Enterprises are increasingly turning to user behavior analytics (UBA) for an array of security missions, as they confront ever-more sophisticated external threats and the possibility that even their most trusted insiders could be compromised or turn malicious, say leading analysts at IT research and advisory firm Gartner.

A central theme of the recent Gartner Security & Risk Management Summit was that UBA has now matured to a sufficient extent that it is being adopted by organizations experiencing limitations with their older security information and event management (SIEM) tools, which provide real-time analysis of security alerts generated by network hardware and applications.

Gartner defines UBA as threat detection and investigation technology that focuses on user activities and that incorporates some form of advanced analytics such as machine learning, data science and/or AI-like capabilities. (The firm’s own preferred acronym, UEBA, also includes an entity component, given the importance of detecting compromised device and system activity at the same time as user activity.)

Anton Chuvakin, Research Vice President and Distinguished Analyst at Gartner, said that while SIEM “is still very relevant for a lot of companies,” it lacks the ability to analyze certain kinds of non-IT data that is vital in mitigating today’s more advanced threats, such as those posed by inside personnel.

One example is identity and access management (IAM) data, but he also cites the utility of information from human resources files, travel records and employment histories. This additional analytical context is important, Chuvakin said, “because people want to have that deeper level of insight that’s completely non-achievable in a tool like SIEM.”

“SIEM is broad, but UBA is smart,” he added.

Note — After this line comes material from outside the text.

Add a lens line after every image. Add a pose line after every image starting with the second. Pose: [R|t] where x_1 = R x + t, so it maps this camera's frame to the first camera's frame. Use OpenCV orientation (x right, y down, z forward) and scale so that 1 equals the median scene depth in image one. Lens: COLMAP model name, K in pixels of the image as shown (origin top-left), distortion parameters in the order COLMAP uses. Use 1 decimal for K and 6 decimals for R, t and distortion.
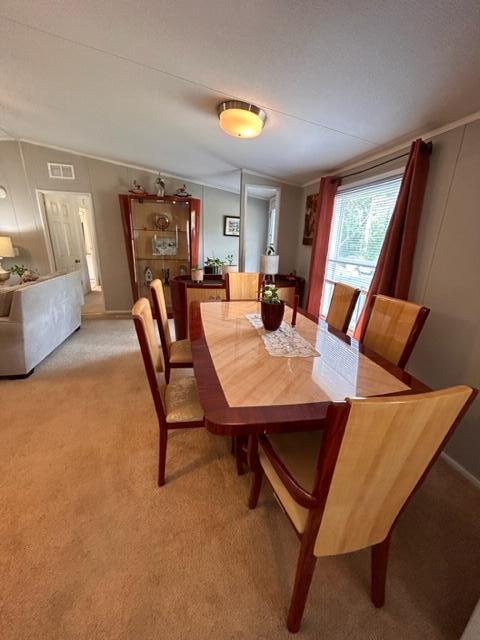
lens RADIAL K [[261.2, 0, 240.0], [0, 261.2, 320.0], [0, 0, 1]] dist [0.000239, 0.000013]
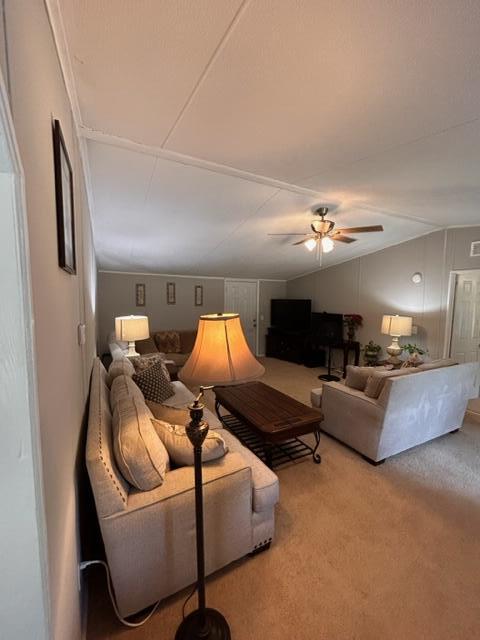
lens RADIAL K [[261.2, 0, 240.0], [0, 261.2, 320.0], [0, 0, 1]] dist [0.000239, 0.000013]
pose [[0.245629, 0.058598, -0.967591, -0.034225], [-0.297964, 0.954410, -0.017840, -0.095677], [0.922434, 0.292690, 0.251891, 0.113468]]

There are three primary reasons enterprises seek out UBA solutions, Chuvakin said:

1. Lack of ability to detect user account takeovers, phishing and other user-centric threats.
2. Lack of threat detection coverage for issues and environments not monitored by older systems.
3. The high cost, in analyst time and energy, of triaging and investigating alerts generated by SIEM systems.

In particular, he said, UBA solutions have several strengths compared to conventional analytics. First, they detect threats better (and detect better threats); second, they analytically decide what matters, boost those signals and “squash the noise”; and third, they solve some security problems with less expert labor.

Haystax Technology’s UBA solution meets those criteria. It is based on our model-driven Haystax Analytics Platform™, which is optimized for a number of different use cases where user trustworthiness is a primary concern. These include insider threats, account and system compromise and cyber-fraud, plus a variety of customer-specific applications where the adaptability of our Carbon ‘whole-person’ model has proven to be a key distinguishing capability. Another strength of Haystax is its ability to connect with a broad array of data sources (providing greater context to the analytics) and its ability to take in and analyze SIEM logs and other third-party detection data.

Although Chuvakin said that the SIEM-UBA war “is here” and that each camp is building tools designed to take on the other, he also noted that customers do not necessarily have to choose one solution exclusively. Rather, SIEM and UBA can be deployed jointly, provided companies decide in advance what tasks will be handled by each tool. “UBA’s focus on analytics — real-time and batch — is quite different,” he said. “SIEM is focused on rules, while UBA has more interesting detection algorithms.”

Current trends point to an increasing level of UBA sophistication in the future. According to Chuvakin, new features and functions will include the increased spread of deeper analytics functions to endpoint detection and response (EDR) systems and cloud access security broker (CASB) software, and eventually to data loss prevention (DLP). “We will have a little baby UBA in many products,” he said.

For all its advanced capabilities, however, Chuvakin cautioned that UBA “is not a replacement for a human brain or analyst.” UBA systems certainly take on more of the thinking from humans, he noted, “but they don’t think for you and won’t for a very long time.”

Haystax Technology’s Haystax for Insider Threat product is designed to take the burden off SOC analysts and decision-makers by packaging all the critical information in one place and prioritizing it, giving them a more effective way to quickly investigate changes in an individual’s trustworthiness and understand if that person represents an insider threat.